(Records)
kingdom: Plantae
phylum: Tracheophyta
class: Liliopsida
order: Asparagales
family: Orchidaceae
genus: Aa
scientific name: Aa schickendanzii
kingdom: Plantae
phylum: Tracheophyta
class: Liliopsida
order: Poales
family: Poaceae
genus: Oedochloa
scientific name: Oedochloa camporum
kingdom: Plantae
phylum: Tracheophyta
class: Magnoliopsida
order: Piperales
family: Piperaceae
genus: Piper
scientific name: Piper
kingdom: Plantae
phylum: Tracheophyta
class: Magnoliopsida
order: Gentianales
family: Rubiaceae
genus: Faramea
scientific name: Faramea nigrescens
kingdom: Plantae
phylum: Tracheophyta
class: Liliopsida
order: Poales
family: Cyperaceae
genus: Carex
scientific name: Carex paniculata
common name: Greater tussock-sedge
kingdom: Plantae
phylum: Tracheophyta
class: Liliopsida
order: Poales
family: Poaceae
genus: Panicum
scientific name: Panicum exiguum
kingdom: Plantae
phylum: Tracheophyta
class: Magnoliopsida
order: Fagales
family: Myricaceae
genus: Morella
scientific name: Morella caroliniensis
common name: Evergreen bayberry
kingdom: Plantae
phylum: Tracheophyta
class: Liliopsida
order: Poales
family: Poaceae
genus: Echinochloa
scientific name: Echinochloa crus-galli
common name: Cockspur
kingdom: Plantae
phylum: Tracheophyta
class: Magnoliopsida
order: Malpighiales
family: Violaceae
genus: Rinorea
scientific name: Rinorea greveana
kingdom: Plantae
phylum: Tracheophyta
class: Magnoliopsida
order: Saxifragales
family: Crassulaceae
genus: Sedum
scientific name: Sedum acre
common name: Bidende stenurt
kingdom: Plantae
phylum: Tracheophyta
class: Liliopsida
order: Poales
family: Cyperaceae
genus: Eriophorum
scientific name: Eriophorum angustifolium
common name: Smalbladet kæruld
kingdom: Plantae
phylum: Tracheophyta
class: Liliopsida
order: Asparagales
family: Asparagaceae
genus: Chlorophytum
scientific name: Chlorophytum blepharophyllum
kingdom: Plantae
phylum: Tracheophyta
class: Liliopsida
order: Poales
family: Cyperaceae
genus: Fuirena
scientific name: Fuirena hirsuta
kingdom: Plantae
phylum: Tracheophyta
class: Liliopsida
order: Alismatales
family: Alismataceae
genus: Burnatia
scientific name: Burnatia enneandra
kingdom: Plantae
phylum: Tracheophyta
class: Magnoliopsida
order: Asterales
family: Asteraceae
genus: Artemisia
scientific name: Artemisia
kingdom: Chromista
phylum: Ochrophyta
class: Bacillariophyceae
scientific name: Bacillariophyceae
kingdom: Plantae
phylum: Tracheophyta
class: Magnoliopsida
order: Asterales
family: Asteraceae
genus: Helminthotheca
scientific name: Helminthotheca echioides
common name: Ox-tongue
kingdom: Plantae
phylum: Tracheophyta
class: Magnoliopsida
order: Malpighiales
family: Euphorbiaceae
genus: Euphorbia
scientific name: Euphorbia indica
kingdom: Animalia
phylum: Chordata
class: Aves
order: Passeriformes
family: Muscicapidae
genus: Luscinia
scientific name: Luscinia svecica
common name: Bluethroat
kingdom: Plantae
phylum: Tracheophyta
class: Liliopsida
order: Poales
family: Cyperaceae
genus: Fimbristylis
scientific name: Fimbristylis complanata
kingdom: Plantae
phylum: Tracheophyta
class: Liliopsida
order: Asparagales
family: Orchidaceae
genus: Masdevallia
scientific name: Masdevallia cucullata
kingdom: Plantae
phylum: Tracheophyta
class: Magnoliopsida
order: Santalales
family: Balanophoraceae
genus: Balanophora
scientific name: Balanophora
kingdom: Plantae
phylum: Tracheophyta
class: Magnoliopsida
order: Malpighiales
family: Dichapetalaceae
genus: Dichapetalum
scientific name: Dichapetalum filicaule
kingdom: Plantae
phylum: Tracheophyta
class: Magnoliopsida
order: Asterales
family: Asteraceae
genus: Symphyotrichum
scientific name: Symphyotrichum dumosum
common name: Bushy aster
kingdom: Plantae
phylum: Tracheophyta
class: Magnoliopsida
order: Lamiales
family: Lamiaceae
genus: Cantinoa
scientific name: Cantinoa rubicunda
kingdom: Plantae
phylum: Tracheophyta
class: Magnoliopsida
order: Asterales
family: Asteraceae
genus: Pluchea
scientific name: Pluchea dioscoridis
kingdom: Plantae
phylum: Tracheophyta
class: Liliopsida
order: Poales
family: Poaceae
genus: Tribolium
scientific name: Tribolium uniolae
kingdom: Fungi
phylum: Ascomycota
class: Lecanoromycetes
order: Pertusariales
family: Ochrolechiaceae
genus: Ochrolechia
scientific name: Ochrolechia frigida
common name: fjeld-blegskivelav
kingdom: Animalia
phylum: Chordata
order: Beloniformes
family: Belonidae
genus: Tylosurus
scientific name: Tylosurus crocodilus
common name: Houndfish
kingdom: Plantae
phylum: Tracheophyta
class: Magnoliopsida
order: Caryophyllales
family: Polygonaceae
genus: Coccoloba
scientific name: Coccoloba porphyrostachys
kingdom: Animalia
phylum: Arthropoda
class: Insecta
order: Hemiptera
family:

— DIRECTIONS —
Copy every line of all the entries above word for word.

— EXPECTED ANSWER —
kingdom: Plantae
phylum: Tracheophyta
class: Liliopsida
order: Asparagales
family: Orchidaceae
genus: Aa
scientific name: Aa schickendanzii
kingdom: Plantae
phylum: Tracheophyta
class: Liliopsida
order: Poales
family: Poaceae
genus: Oedochloa
scientific name: Oedochloa camporum
kingdom: Plantae
phylum: Tracheophyta
class: Magnoliopsida
order: Piperales
family: Piperaceae
genus: Piper
scientific name: Piper
kingdom: Plantae
phylum: Tracheophyta
class: Magnoliopsida
order: Gentianales
family: Rubiaceae
genus: Faramea
scientific name: Faramea nigrescens
kingdom: Plantae
phylum: Tracheophyta
class: Liliopsida
order: Poales
family: Cyperaceae
genus: Carex
scientific name: Carex paniculata
common name: Greater tussock-sedge
kingdom: Plantae
phylum: Tracheophyta
class: Liliopsida
order: Poales
family: Poaceae
genus: Panicum
scientific name: Panicum exiguum
kingdom: Plantae
phylum: Tracheophyta
class: Magnoliopsida
order: Fagales
family: Myricaceae
genus: Morella
scientific name: Morella caroliniensis
common name: Evergreen bayberry
kingdom: Plantae
phylum: Tracheophyta
class: Liliopsida
order: Poales
family: Poaceae
genus: Echinochloa
scientific name: Echinochloa crus-galli
common name: Cockspur
kingdom: Plantae
phylum: Tracheophyta
class: Magnoliopsida
order: Malpighiales
family: Violaceae
genus: Rinorea
scientific name: Rinorea greveana
kingdom: Plantae
phylum: Tracheophyta
class: Magnoliopsida
order: Saxifragales
family: Crassulaceae
genus: Sedum
scientific name: Sedum acre
common name: Bidende stenurt
kingdom: Plantae
phylum: Tracheophyta
class: Liliopsida
order: Poales
family: Cyperaceae
genus: Eriophorum
scientific name: Eriophorum angustifolium
common name: Smalbladet kæruld
kingdom: Plantae
phylum: Tracheophyta
class: Liliopsida
order: Asparagales
family: Asparagaceae
genus: Chlorophytum
scientific name: Chlorophytum blepharophyllum
kingdom: Plantae
phylum: Tracheophyta
class: Liliopsida
order: Poales
family: Cyperaceae
genus: Fuirena
scientific name: Fuirena hirsuta
kingdom: Plantae
phylum: Tracheophyta
class: Liliopsida
order: Alismatales
family: Alismataceae
genus: Burnatia
scientific name: Burnatia enneandra
kingdom: Plantae
phylum: Tracheophyta
class: Magnoliopsida
order: Asterales
family: Asteraceae
genus: Artemisia
scientific name: Artemisia
kingdom: Chromista
phylum: Ochrophyta
class: Bacillariophyceae
scientific name: Bacillariophyceae
kingdom: Plantae
phylum: Tracheophyta
class: Magnoliopsida
order: Asterales
family: Asteraceae
genus: Helminthotheca
scientific name: Helminthotheca echioides
common name: Ox-tongue
kingdom: Plantae
phylum: Tracheophyta
class: Magnoliopsida
order: Malpighiales
family: Euphorbiaceae
genus: Euphorbia
scientific name: Euphorbia indica
kingdom: Animalia
phylum: Chordata
class: Aves
order: Passeriformes
family: Muscicapidae
genus: Luscinia
scientific name: Luscinia svecica
common name: Bluethroat
kingdom: Plantae
phylum: Tracheophyta
class: Liliopsida
order: Poales
family: Cyperaceae
genus: Fimbristylis
scientific name: Fimbristylis complanata
kingdom: Plantae
phylum: Tracheophyta
class: Liliopsida
order: Asparagales
family: Orchidaceae
genus: Masdevallia
scientific name: Masdevallia cucullata
kingdom: Plantae
phylum: Tracheophyta
class: Magnoliopsida
order: Santalales
family: Balanophoraceae
genus: Balanophora
scientific name: Balanophora
kingdom: Plantae
phylum: Tracheophyta
class: Magnoliopsida
order: Malpighiales
family: Dichapetalaceae
genus: Dichapetalum
scientific name: Dichapetalum filicaule
kingdom: Plantae
phylum: Tracheophyta
class: Magnoliopsida
order: Asterales
family: Asteraceae
genus: Symphyotrichum
scientific name: Symphyotrichum dumosum
common name: Bushy aster
kingdom: Plantae
phylum: Tracheophyta
class: Magnoliopsida
order: Lamiales
family: Lamiaceae
genus: Cantinoa
scientific name: Cantinoa rubicunda
kingdom: Plantae
phylum: Tracheophyta
class: Magnoliopsida
order: Asterales
family: Asteraceae
genus: Pluchea
scientific name: Pluchea dioscoridis
kingdom: Plantae
phylum: Tracheophyta
class: Liliopsida
order: Poales
family: Poaceae
genus: Tribolium
scientific name: Tribolium uniolae
kingdom: Fungi
phylum: Ascomycota
class: Lecanoromycetes
order: Pertusariales
family: Ochrolechiaceae
genus: Ochrolechia
scientific name: Ochrolechia frigida
common name: fjeld-blegskivelav
kingdom: Animalia
phylum: Chordata
order: Beloniformes
family: Belonidae
genus: Tylosurus
scientific name: Tylosurus crocodilus
common name: Houndfish
kingdom: Plantae
phylum: Tracheophyta
class: Magnoliopsida
order: Caryophyllales
family: Polygonaceae
genus: Coccoloba
scientific name: Coccoloba porphyrostachys
kingdom: Animalia
phylum: Arthropoda
class: Insecta
order: Hemiptera
family:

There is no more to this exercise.